Acupuncture Points Commonly Used for Anxiety related Conditions

Posted by TH Tanaka, Nov 23, 2013

Various acupuncture points have been used to treat anxiety disorders and symptoms induced by emotional stress.

Anxiety Points Located on Upper Back

According to the Nanjing, an ancient acupuncture text, the region between the scapulas is considered to be associated with emotions.  Thus, the muscles in this area are commonly tightened, among individuals with chronic anxiety disorders as well as people who have been under chronic emotional stress.

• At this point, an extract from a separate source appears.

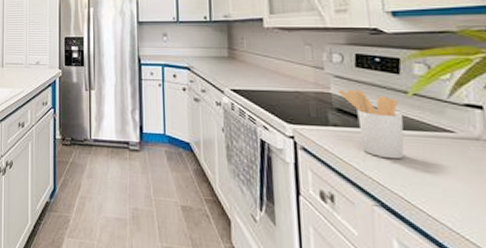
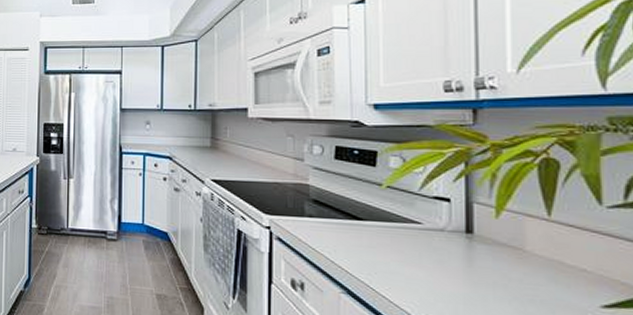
utensil holder: present [338,89,404,160] -> none [316,180,376,249]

From a neuro-anatomical perspective, the area is also closely related to stress and anxiety conditions.  Thoracic spinal nerves (T2-T4) innervate to the heart as well as the muscles and skin of the intra-scapula region.  Prolonged hyper excitation of the cardiac sympathetic nerve irritates the muscles and skin in this area via the physiological mechanism called visceral-somato reflex.

Acupuncture/Acupressure Points for Anxiety

Upper back Anxiety and Stress Acupressure Points shown on acupuncture model

In general, the left side of the upper thoracic spine tends to become tighter with chronic emotional stress (tightness on the right side upper thoracic spine is commonly associated with mechanical stress, such as over usage of the computer mouse).

Other Anxiety Acupuncture Points

  • Palmer side of forearms (acupuncture points along Pericardium Channel)
  • Medial (inner) side of lower legs (acupuncture points along Liver Channel)
  • Abdominal acupuncture points around navel
  • Acupuncture points near upper cervical region (parasympathetic stimulation)
  • Acupuncture points near sacrum region (parasympathetic stimulation, especially used for emotional issues related to female hormones such as PMS and PMDD)

Important Note:

  • Many other points have been used for anxiety related symptoms beside the above mentioned points.  Experienced acupuncturists select different acupuncture points based on each patient’s presented signs and symptoms.
  • Experimental studies have demonstrated that physiological responses to a single acupuncture point can vary greatly, depending on the stimulation methods used.   In other words, simply inserting an acupuncture needle into the above mentioned “anti-anxiety point” does not necessary create a relaxation response.  One of the common physiological responses associated with relaxation is decreased heart rate which results via sympathetic beta suppression, parasympathetic activation, or both. When the point is inadequately stimulated, the heart rate could be increased via sympathetic activation, parasympathetic suppression or both as shown by some previous studies in acupuncture.